严煜微微扬起唇角,勾起一个坏笑。

“跟……”

那个字拖得又长又慢,像一根羽毛,不轻不重地挠在阮棠的心尖儿上。

阮棠一颗心都提到了嗓子眼。

严煜眼底的冷意早就化了,漾开一圈促狭的笑意,慢悠悠地吐出后面几个字。

“他媳妇,吴秀华。”

精神力印记里,韩志山正在院子里压水洗脸,他媳妇吴秀华端著个盆出来,正絮絮叨叨地问他晚上吃玉米糊糊还是啃窝头。

“……”

院子里静得只剩下两人的呼吸声,一轻一重,交织在一起。

阮棠整个人都愣住了。

过了足足两秒,她脑子才重新运转起来。

她刚才紧张得手心都冒汗了,结果……就这?

一股又羞又恼的热气“腾”地一下直衝头顶,让她雪白的脸颊和耳根都染上了緋色。

这傢伙,什么时候学得这么坏了!

居然拿这种事逗她!

“你!”

她气得腮帮子都鼓了起来,抬起小拳头就在他结实的胳膊上捶了一下。

“你,真討厌!”

那点力气,跟小猫拿爪子挠痒痒没两样。

可严煜却故意“嘶”了一声,抱著她的手臂顺势收紧。

滚烫的胸膛严丝合缝地贴上她的后背,低沉的笑声震得她耳廓一阵酥麻。

“怎么?急了?”

“我……”

阮棠刚想反驳,一个极不合时宜的声音,突兀地响了起来。

“咕嚕嚕——”

那声音又响又长,带著一股子委屈。

两人齐刷刷地扭头看去。

只见樟树地下的石桌上,不知何时跑出来的小白,正生无可恋地瘫成了一张毛茸茸的“鼠饼”。

四脚朝天,小肚皮一起一伏。

刚才那声响亮的抗议声,正是从它肚子里发出来的。

阮棠心里那点儿羞恼瞬间就飞没影了,只剩下满满的笑意。

她笑著拍了拍严煜的胳膊,从他滚烫的怀里挣出来,走到石桌前,弯腰將“鼠饼”捧了起来。

“小戏精,饿了?”

她用指尖轻轻点了点小白圆滚滚的肚皮。

小白戏癮上头,骨碌一下翻身坐起。

两只水汪汪的墨紫色的豆豆眼里,立刻蓄满了泪水,小白一边假哭,一边用毛茸茸的小脑袋,可怜巴巴地蹭著阮棠的掌心,嘴里发出又软又委屈的“嘰嘰”声。

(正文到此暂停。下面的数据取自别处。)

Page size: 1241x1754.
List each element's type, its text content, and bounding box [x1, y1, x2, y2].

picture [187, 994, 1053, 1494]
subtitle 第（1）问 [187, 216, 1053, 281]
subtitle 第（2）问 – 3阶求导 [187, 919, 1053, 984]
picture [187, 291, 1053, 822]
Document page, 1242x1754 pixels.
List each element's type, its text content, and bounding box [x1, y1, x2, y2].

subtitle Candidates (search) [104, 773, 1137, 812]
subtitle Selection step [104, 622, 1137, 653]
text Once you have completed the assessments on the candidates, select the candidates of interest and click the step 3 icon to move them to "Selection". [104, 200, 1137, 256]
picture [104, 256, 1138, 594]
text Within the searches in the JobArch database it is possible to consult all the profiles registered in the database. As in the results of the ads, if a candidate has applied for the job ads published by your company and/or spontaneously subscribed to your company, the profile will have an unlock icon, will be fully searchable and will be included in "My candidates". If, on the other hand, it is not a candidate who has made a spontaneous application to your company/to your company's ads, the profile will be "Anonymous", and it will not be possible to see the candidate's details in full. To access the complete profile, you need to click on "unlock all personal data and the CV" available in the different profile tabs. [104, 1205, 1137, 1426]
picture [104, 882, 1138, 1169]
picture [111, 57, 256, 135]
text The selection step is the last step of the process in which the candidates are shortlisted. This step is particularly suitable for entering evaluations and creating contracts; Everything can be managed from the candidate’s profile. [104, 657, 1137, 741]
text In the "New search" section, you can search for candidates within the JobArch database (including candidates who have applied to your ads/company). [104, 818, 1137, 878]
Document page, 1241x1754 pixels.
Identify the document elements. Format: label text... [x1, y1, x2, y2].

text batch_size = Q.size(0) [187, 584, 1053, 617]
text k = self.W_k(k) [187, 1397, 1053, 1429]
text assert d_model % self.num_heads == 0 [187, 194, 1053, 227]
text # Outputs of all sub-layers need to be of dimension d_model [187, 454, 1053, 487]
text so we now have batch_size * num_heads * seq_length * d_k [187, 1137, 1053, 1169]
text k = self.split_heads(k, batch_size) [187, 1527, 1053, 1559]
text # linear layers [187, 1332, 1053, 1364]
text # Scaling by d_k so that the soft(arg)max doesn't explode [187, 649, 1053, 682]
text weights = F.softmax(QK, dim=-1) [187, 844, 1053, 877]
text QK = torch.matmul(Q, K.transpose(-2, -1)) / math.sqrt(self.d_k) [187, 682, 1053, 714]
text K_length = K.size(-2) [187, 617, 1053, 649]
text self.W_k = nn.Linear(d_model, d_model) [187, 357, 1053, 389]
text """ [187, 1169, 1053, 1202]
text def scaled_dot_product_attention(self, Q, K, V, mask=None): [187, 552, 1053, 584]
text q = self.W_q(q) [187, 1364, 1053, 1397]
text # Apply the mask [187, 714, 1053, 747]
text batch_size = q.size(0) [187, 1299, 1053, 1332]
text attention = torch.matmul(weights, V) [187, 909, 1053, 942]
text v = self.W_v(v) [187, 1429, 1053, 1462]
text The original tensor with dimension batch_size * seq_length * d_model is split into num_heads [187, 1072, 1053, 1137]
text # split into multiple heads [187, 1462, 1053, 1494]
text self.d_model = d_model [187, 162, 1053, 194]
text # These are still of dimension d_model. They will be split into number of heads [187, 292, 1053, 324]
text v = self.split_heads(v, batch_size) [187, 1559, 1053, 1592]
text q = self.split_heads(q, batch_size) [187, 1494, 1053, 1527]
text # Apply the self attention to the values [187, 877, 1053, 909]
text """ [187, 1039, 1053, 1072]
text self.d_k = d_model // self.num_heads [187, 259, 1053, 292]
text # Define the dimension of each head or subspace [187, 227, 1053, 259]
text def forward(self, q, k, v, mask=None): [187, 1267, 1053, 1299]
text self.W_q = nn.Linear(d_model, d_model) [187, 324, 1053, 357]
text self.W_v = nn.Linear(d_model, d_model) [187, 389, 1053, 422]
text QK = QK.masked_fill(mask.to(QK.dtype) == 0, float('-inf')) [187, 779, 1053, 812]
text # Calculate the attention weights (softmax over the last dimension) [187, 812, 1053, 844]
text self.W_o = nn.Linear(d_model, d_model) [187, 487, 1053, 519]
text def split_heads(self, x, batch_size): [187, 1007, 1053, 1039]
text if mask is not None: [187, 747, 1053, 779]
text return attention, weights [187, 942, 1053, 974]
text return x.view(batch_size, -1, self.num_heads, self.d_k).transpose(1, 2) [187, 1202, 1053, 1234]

那小模样,活像在控诉自己被坏男人关了禁闭,还饿了三天三夜,马上就要鼠命休矣。

阮棠被它逗得直笑。

她心里一软,便准备从空间里拿点灵果餵它。

正等著阮棠安慰的小白,后颈皮突然一紧,下一秒,它只觉得天旋地转。

等它反应过来,整只鼠已经被严煜两根手指头,轻飘飘地提溜了起来。

然后,稳稳噹噹地放在了他自己宽阔的肩膀上。

这个位置,能看见主人,却一下离得太远,撅著屁股根本抅不到人!

“嘰——!”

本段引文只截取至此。